*** Opening of LISTED RECORDS ***

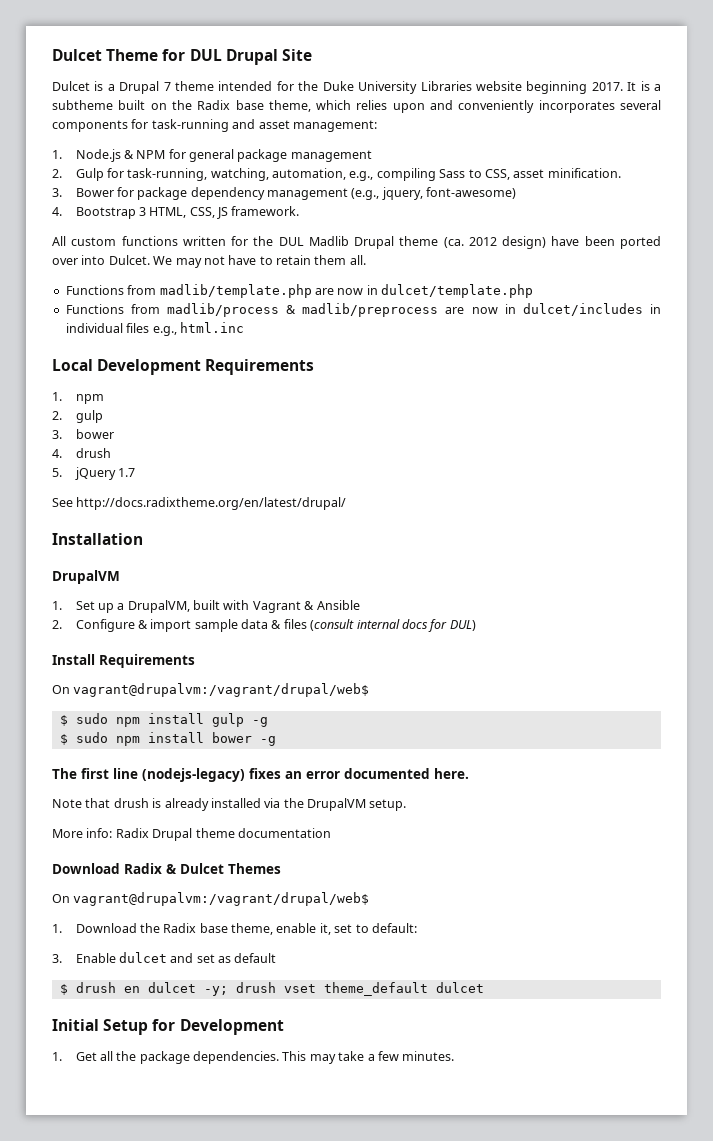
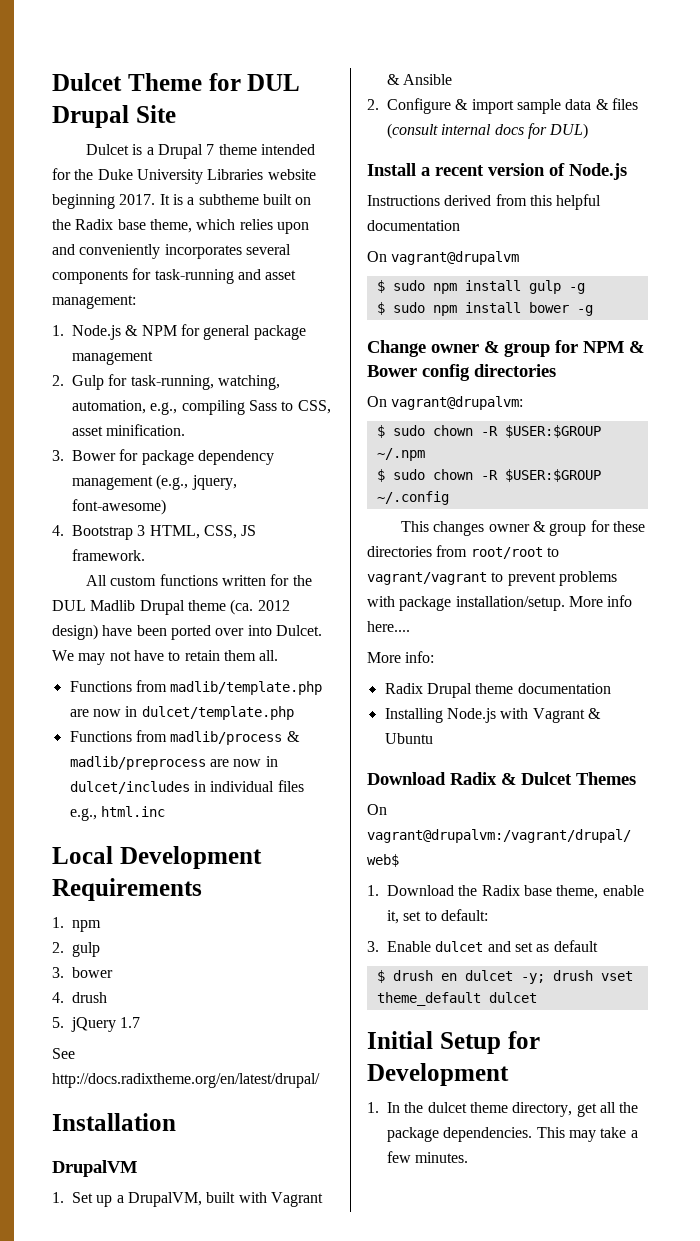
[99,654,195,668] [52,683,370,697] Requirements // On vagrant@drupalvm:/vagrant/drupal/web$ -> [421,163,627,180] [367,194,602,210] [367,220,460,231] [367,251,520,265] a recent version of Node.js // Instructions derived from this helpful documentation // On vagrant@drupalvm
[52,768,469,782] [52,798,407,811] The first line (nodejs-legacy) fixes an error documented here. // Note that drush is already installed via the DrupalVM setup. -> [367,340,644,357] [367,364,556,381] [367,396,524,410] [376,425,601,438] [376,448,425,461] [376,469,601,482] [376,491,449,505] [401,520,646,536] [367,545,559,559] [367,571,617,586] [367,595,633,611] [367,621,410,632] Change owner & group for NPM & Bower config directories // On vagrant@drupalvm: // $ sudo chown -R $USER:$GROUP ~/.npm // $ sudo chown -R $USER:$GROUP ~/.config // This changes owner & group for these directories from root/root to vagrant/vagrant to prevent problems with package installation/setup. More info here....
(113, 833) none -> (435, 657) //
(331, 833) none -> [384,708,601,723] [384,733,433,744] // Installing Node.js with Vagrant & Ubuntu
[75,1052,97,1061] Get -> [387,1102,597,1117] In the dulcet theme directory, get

*** Close of LISTED RECORDS ***

◆ **DIRECTIVE**
Going from the line that contains "(113, 833) none -> (435, 657) //" to the last line of the records, reproduce every line as written.

◆ **ANSWER TO THIS PROBLEM**
(113, 833) none -> (435, 657) //
(331, 833) none -> [384,708,601,723] [384,733,433,744] // Installing Node.js with Vagrant & Ubuntu
[75,1052,97,1061] Get -> [387,1102,597,1117] In the dulcet theme directory, get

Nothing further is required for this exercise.